Dataset excerpts:
-----

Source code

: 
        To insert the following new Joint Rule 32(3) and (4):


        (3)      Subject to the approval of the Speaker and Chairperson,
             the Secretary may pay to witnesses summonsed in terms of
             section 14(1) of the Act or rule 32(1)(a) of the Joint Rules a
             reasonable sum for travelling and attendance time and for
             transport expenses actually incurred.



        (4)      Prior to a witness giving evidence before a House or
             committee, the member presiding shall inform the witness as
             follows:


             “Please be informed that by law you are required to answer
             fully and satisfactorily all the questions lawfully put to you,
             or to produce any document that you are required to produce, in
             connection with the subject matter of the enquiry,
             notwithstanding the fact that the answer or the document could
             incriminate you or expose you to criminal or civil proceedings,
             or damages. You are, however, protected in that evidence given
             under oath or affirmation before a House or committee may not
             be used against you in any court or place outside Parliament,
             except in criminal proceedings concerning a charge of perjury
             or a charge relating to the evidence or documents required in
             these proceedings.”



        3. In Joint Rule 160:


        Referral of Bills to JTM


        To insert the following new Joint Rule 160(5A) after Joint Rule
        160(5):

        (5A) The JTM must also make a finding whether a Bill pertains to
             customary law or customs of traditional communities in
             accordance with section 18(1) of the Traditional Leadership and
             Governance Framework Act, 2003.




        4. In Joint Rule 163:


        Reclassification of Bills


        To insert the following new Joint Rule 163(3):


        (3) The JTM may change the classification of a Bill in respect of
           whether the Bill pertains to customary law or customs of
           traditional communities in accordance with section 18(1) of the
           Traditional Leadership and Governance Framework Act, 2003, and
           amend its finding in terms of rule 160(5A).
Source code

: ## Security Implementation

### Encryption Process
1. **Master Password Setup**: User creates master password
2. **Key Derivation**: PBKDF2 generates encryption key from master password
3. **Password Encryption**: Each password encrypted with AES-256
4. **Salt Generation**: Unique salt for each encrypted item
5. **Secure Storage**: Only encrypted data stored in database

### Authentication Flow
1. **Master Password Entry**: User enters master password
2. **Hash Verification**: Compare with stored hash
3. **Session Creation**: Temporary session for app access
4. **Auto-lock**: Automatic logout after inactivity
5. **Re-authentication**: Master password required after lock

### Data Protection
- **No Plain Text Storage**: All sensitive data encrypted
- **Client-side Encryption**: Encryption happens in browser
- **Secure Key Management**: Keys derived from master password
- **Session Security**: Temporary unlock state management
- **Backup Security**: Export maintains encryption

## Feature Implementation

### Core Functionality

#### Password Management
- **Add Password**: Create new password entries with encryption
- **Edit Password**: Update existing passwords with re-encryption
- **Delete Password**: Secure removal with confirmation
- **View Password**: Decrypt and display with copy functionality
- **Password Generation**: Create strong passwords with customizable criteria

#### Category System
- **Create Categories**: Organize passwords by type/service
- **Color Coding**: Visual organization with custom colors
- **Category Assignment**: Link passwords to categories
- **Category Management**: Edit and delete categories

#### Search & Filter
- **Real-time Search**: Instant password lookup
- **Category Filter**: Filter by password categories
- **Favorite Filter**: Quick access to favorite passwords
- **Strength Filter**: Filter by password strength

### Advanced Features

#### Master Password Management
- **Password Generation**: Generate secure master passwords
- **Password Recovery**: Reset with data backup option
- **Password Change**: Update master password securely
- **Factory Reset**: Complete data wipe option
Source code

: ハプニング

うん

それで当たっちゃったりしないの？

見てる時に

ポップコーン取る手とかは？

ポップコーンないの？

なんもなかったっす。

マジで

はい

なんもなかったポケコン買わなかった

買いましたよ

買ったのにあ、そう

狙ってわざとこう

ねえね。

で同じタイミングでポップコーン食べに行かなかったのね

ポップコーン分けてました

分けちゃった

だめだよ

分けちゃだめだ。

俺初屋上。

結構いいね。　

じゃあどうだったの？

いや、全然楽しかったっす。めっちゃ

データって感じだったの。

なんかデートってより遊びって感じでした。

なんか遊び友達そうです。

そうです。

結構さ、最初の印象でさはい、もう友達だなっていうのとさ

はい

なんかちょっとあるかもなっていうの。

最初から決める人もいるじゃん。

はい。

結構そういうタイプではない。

-----

Return every line of the listing above verbatim, from its first line to its last.

Source code

: 
        To insert the following new Joint Rule 32(3) and (4):


        (3)      Subject to the approval of the Speaker and Chairperson,
             the Secretary may pay to witnesses summonsed in terms of
             section 14(1) of the Act or rule 32(1)(a) of the Joint Rules a
             reasonable sum for travelling and attendance time and for
             transport expenses actually incurred.



        (4)      Prior to a witness giving evidence before a House or
             committee, the member presiding shall inform the witness as
             follows:


             “Please be informed that by law you are required to answer
             fully and satisfactorily all the questions lawfully put to you,
             or to produce any document that you are required to produce, in
             connection with the subject matter of the enquiry,
             notwithstanding the fact that the answer or the document could
             incriminate you or expose you to criminal or civil proceedings,
             or damages. You are, however, protected in that evidence given
             under oath or affirmation before a House or committee may not
             be used against you in any court or place outside Parliament,
             except in criminal proceedings concerning a charge of perjury
             or a charge relating to the evidence or documents required in
             these proceedings.”



        3. In Joint Rule 160:


        Referral of Bills to JTM


        To insert the following new Joint Rule 160(5A) after Joint Rule
        160(5):

        (5A) The JTM must also make a finding whether a Bill pertains to
             customary law or customs of traditional communities in
             accordance with section 18(1) of the Traditional Leadership and
             Governance Framework Act, 2003.




        4. In Joint Rule 163:


        Reclassification of Bills


        To insert the following new Joint Rule 163(3):


        (3) The JTM may change the classification of a Bill in respect of
           whether the Bill pertains to customary law or customs of
           traditional communities in accordance with section 18(1) of the
           Traditional Leadership and Governance Framework Act, 2003, and
           amend its finding in terms of rule 160(5A).
Source code

: ## Security Implementation

### Encryption Process
1. **Master Password Setup**: User creates master password
2. **Key Derivation**: PBKDF2 generates encryption key from master password
3. **Password Encryption**: Each password encrypted with AES-256
4. **Salt Generation**: Unique salt for each encrypted item
5. **Secure Storage**: Only encrypted data stored in database

### Authentication Flow
1. **Master Password Entry**: User enters master password
2. **Hash Verification**: Compare with stored hash
3. **Session Creation**: Temporary session for app access
4. **Auto-lock**: Automatic logout after inactivity
5. **Re-authentication**: Master password required after lock

### Data Protection
- **No Plain Text Storage**: All sensitive data encrypted
- **Client-side Encryption**: Encryption happens in browser
- **Secure Key Management**: Keys derived from master password
- **Session Security**: Temporary unlock state management
- **Backup Security**: Export maintains encryption

## Feature Implementation

### Core Functionality

#### Password Management
- **Add Password**: Create new password entries with encryption
- **Edit Password**: Update existing passwords with re-encryption
- **Delete Password**: Secure removal with confirmation
- **View Password**: Decrypt and display with copy functionality
- **Password Generation**: Create strong passwords with customizable criteria

#### Category System
- **Create Categories**: Organize passwords by type/service
- **Color Coding**: Visual organization with custom colors
- **Category Assignment**: Link passwords to categories
- **Category Management**: Edit and delete categories

#### Search & Filter
- **Real-time Search**: Instant password lookup
- **Category Filter**: Filter by password categories
- **Favorite Filter**: Quick access to favorite passwords
- **Strength Filter**: Filter by password strength

### Advanced Features

#### Master Password Management
- **Password Generation**: Generate secure master passwords
- **Password Recovery**: Reset with data backup option
- **Password Change**: Update master password securely
- **Factory Reset**: Complete data wipe option
Source code

: ハプニング

うん

それで当たっちゃったりしないの？

見てる時に

ポップコーン取る手とかは？

ポップコーンないの？

なんもなかったっす。

マジで

はい

なんもなかったポケコン買わなかった

買いましたよ

買ったのにあ、そう

狙ってわざとこう

ねえね。

で同じタイミングでポップコーン食べに行かなかったのね

ポップコーン分けてました

分けちゃった

だめだよ

分けちゃだめだ。

俺初屋上。

結構いいね。　

じゃあどうだったの？

いや、全然楽しかったっす。めっちゃ

データって感じだったの。

なんかデートってより遊びって感じでした。

なんか遊び友達そうです。

そうです。

結構さ、最初の印象でさはい、もう友達だなっていうのとさ

はい

なんかちょっとあるかもなっていうの。

最初から決める人もいるじゃん。

はい。

結構そういうタイプではない。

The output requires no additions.